On the opposite side of the road towards which the 'bus was facing, was Gate Inn, and the 'bus and tram were both due to turn right at this very sharp turn into the High Street.
What had happened was that the tram was skidding on greasy track, and the driver knew that an impact was inevitable, and had thrown open the door behind him, so that he could be thrown into the passenger gangway of the tram. Fortunately no one was hurt, and the tram was towed away. Maybe it was fortunate that the 'bus was there for this turn was so sharp that the overhead power conductor pole was frequently thrown off as the trams turned the very sharp corner, and the upper windows of a shop on the far corner just as frequently smashed in.
Fortunately no one was hurt, although there was quite a bit of shock, and I often think that if the 'bus had not diminished the impact, that it could have been a more serious accident. The shop concerned was on the far left of the High Street, and the sharper curve of the track passed only a few feet from the frontage of the shop....I was on Coventry service again a few days later and no tramcars were running then because I think that the flashing from the overhead wires gave the game away to Jerry who was. Again overhead and still wreaking his wicked will on many parts of the city.

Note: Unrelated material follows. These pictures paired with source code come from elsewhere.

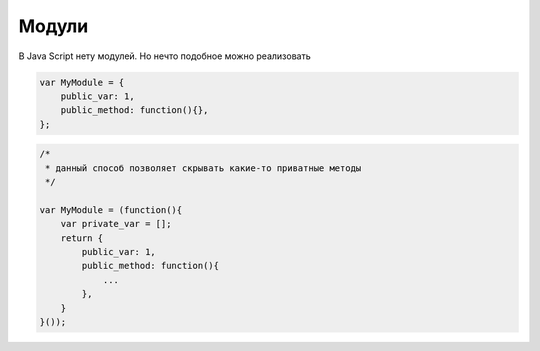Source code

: Модули
======

В Java Script нету модулей. Но нечто подобное можно реализовать


.. code-block:: js

    var MyModule = {
        public_var: 1,
        public_method: function(){},
    };


.. code-block:: js

    /*
     * данный способ позволяет скрывать какие-то приватные методы
     */

    var MyModule = (function(){
        var private_var = [];
        return {
            public_var: 1,
            public_method: function(){
                ...
            },
        }
    }());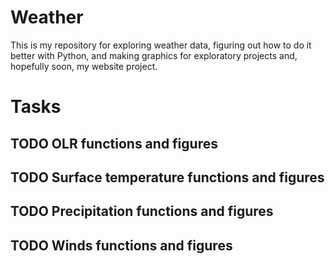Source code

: * Weather

This is my repository for exploring weather data, figuring out how to do it better with Python, and making graphics for exploratory projects and, hopefully soon, my website project.

* Tasks

** TODO OLR functions and figures
** TODO Surface temperature functions and figures
** TODO Precipitation functions and figures
** TODO Winds functions and figures
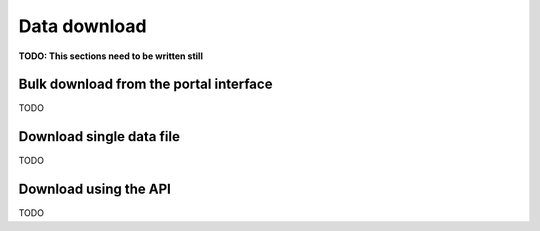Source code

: .. _download:

Data download
==================================

**TODO: This sections need to be written still**

Bulk download from the portal interface
------------------------------------------


TODO

Download single data file
------------------------------------------

TODO

Download using the API
------------------------------------------

TODO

The 'buses and other traffic were still running, and perforce had to be ushered around shell holes and destroyed tram track at Sheldon, (well named!) The repair gangs were holding up the overhead tram wires with hooks well away from the traffic. Land mines were being dropped by the enemy, and I heard that one was hanging from the church at Coleshill.
Every or nearly every single deck 'bus in the country had been called up for military and other services, and double Decker 'buses from all parts of the country were in evidence in Birmingham for general service, and I noticed in Digbeth a London 'bus with an advert on the top deck that incorporated a huge eye on each side of the top deck, in Dlgbeth as if it had only come for a look around.

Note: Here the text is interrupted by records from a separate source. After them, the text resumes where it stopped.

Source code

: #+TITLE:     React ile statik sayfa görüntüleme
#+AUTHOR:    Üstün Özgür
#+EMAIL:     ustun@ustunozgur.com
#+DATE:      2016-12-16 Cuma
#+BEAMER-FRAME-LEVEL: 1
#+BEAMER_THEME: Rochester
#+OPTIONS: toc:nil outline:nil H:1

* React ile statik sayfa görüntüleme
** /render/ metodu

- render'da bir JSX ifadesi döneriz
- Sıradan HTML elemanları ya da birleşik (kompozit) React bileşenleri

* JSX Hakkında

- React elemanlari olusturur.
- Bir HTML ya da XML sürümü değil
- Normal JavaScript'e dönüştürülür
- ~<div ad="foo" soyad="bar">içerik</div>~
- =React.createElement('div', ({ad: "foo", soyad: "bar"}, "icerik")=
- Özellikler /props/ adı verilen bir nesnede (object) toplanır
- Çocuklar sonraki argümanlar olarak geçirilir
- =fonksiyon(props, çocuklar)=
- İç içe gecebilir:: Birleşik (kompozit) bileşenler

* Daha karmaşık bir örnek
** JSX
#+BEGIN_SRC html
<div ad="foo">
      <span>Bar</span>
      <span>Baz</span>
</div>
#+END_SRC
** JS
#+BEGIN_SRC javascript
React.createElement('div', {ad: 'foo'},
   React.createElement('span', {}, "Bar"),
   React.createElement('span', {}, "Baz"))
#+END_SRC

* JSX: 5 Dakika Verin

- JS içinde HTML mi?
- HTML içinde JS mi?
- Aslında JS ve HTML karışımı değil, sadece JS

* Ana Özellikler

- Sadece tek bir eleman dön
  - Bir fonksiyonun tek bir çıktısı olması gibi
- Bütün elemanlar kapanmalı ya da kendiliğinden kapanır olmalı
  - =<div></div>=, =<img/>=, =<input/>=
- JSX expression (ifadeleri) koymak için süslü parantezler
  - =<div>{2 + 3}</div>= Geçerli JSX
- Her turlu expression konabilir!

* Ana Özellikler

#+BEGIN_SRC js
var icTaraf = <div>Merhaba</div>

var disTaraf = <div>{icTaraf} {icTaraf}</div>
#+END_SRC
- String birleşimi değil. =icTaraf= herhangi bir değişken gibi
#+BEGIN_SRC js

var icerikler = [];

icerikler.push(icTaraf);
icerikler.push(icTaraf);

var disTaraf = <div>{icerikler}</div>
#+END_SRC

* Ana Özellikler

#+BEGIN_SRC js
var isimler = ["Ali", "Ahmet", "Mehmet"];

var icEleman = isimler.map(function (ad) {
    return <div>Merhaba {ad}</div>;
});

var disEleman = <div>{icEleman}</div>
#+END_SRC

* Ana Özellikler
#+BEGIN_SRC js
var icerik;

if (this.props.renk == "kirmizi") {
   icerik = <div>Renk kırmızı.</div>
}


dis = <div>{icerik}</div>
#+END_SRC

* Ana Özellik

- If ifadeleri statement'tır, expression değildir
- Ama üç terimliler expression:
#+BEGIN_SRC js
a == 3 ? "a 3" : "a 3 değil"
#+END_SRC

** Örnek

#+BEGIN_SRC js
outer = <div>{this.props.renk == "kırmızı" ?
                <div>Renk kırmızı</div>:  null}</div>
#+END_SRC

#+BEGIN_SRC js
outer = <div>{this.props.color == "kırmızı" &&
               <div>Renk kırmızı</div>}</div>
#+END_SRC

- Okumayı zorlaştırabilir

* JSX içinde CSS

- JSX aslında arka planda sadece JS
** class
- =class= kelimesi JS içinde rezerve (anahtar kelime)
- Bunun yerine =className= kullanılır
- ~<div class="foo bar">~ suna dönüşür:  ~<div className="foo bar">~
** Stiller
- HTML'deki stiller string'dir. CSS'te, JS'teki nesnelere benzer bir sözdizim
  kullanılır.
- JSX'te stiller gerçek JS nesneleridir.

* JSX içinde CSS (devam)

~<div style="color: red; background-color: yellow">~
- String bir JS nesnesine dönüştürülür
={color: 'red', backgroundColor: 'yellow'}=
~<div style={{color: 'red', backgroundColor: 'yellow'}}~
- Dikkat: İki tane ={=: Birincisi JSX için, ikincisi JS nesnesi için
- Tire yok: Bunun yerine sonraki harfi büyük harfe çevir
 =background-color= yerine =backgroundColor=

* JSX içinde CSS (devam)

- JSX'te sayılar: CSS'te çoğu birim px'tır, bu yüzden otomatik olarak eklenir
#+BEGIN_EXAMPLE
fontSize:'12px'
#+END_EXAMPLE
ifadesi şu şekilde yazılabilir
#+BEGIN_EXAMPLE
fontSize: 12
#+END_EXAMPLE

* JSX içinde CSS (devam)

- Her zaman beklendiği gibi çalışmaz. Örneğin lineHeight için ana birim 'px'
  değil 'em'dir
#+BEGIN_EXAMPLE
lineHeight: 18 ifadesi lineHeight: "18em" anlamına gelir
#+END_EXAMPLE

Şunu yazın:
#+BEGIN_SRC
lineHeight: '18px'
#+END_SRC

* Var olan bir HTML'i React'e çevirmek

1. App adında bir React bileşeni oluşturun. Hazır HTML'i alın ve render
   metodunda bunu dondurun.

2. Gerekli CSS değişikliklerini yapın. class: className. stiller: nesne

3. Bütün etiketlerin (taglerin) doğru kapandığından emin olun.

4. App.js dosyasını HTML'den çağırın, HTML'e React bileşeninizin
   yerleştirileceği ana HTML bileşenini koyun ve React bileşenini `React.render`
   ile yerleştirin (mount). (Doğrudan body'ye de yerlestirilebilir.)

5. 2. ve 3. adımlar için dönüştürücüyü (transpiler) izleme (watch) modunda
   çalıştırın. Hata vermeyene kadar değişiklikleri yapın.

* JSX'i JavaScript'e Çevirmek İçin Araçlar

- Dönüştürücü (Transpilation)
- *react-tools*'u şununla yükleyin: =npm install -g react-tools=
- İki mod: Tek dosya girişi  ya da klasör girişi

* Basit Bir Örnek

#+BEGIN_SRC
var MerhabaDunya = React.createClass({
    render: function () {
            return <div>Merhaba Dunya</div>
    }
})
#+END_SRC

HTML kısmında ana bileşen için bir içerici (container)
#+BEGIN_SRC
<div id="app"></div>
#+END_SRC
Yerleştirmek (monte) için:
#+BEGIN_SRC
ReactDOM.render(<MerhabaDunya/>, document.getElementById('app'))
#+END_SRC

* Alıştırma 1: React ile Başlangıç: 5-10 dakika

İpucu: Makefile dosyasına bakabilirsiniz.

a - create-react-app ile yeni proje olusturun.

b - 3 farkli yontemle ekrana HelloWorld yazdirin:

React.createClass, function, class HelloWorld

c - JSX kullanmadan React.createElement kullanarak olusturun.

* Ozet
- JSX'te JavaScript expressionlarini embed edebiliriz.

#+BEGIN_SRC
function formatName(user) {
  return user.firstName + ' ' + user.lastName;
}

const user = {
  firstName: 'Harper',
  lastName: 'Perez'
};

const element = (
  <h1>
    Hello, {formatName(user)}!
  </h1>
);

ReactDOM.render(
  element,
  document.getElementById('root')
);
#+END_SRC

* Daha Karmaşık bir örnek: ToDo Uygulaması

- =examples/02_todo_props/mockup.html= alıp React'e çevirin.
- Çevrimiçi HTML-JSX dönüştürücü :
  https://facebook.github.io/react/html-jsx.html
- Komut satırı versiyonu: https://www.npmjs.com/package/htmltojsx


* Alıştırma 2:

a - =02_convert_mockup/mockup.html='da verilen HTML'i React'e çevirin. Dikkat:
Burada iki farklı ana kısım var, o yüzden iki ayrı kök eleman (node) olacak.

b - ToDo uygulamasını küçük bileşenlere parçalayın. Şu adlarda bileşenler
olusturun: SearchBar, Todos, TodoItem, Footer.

I recall how, with fellow busmen in front of DigBeth garage, how we all were looking towards the top of the Bull Ring when the Market Hall was being bombed, and the brave firemen were struggling with hoses at the top of their ladders, and Jerry dropped an oil bomb on the market Hall, and the terrific "whoosh" and pressure from it seemed to knock us all back into the garage, and the market Hall must have been some 200 yards away.
However, all good and bad things must come to an end, as the saying is, and I reported to the garage for duty one day, and the garage Forman said to me and others, and it was Friday, pay day as well, "Go outside your 'bus is there, and join that convoy." So, willy-nilly I was in the Forces. I don't think I am betraying any secrets after all of these years, but our first stop with the convoy was in the centre of newbury.
A vast force of vehicles and men were there, and I can only say that we went where we had to go, in many and diverse ways, and I finished up in Aldershot, where I, with others, was left until required, so that all we could do was to have a look around the place. As I strolled along, left like others to my own devices, I noticed a huge open-fronted shed that was half-filled with a mountain of boots, mainly army boots that were obviously second-hand, but many much better than mine, so with no-one to say me nay, I climbed up the stack and exchanged my boots for a much better pair.
I was comforted by the old adage; When in Rome do as Rome does!
Somehow or other a feeling of peace came over me, it was just as if all of the travails and upsets of yesterday had never been, although I knew that after we had all endured during the 'phoney war,' and this was the time of Dunkirk, I knew that nothing would ever be the same again, our to-morrows were yet to come.